Active / Inactive traders has the same classification about 76% of the time.

In [14]:
(joint_classifications['activity_dem'] == joint_classifications['activity_rep']).sum() / common_trader_count

0.75710088148873655

So, are the traders trading efficiently for random reasons or are we measuring something real? Is that 65.6% value statistically significant?

In other words, if we had randomly assigned traders the designation "efficient" would that 65.6% value be significant?

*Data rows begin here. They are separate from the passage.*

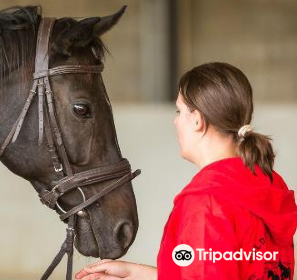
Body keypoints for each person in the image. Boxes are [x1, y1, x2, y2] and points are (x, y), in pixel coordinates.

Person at [75, 62, 297, 280]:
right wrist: (138, 275)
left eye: (179, 111)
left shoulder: (206, 203)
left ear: (198, 120)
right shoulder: (267, 185)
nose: (175, 121)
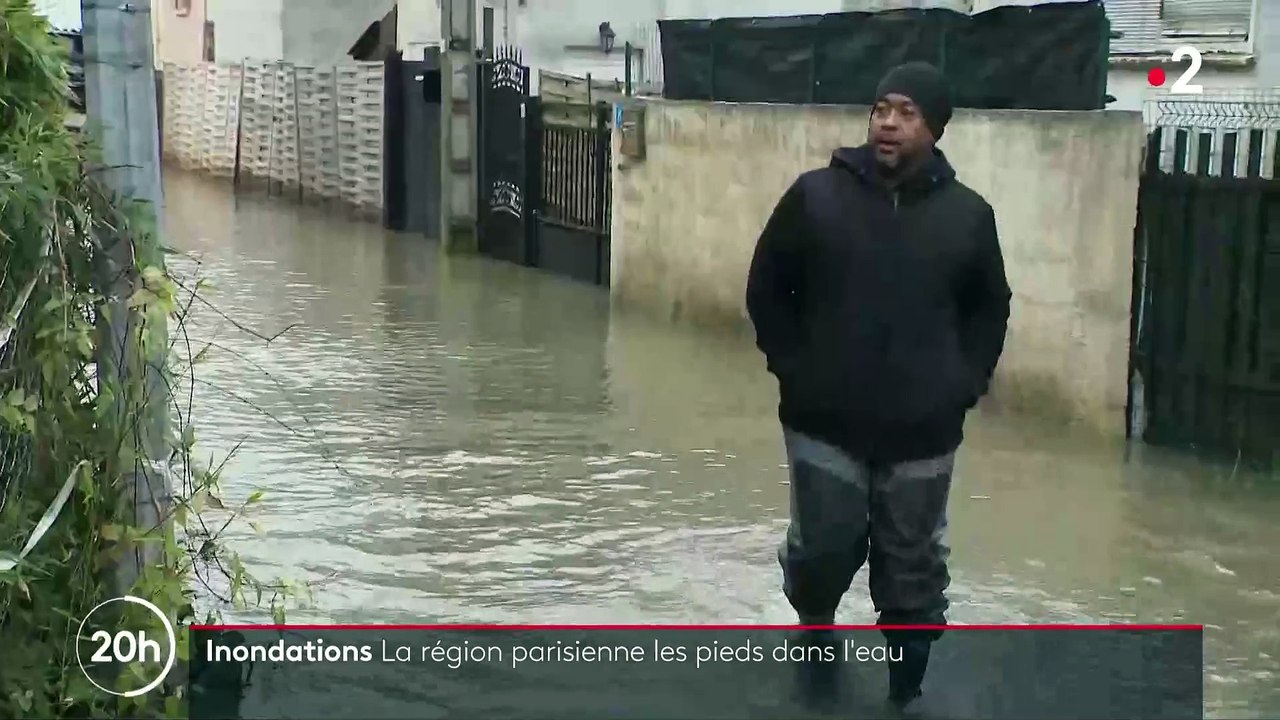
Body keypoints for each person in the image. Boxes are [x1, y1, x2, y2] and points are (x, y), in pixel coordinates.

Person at [745, 61, 1012, 709]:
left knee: (912, 570)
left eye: (907, 112)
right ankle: (815, 626)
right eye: (880, 108)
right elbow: (766, 290)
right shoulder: (815, 197)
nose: (888, 122)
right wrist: (796, 371)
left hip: (924, 431)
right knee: (824, 550)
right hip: (822, 422)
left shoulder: (970, 217)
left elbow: (989, 310)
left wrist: (962, 385)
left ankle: (905, 691)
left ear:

We know that in the DEM market 1/3 of the traders are efficient and in the REP market 1/4 of the traders are efficient. These proportions are also the case for the subset of traders that are in both markets.

In [15]:
joint_classifications.efficiency_dem.value_counts() / common_trader_count

Inefficient   0.6675
Efficient     0.3325
Name: efficiency_dem, dtype: float64

In [16]:
joint_classifications.efficiency_rep.value_counts() / common_trader_count

Inefficient   0.7517
Efficient     0.2483
Name: efficiency_rep, dtype: float64

To test the statistical significance of this we can do a monte-carlo simulation to see what the distribution would be if it were random.

Randomly sample two classifications (1 or 2) in two sets. In the first the probability of getting a 1 is 1/3, in the second it is 1/4.

We see that the mean is 58.3% with a standard deviation of 0.01.

In [17]:
n = 10000
a = np.random.choice([1, 2, 2], size=(common_trader_count, n))
b = np.random.choice([1, 2, 2, 2], size=(common_trader_count, n))

values = (a == b).sum(axis=0) / common_trader_count

m, s = values.mean(), values.std()

m, s

(0.58325763956904997, 0.010926909245103899)

This gives us a z-score of 6.7.

In [18]:
(val - m) / s

6.6772544318372828

Clearly this is statistically significant.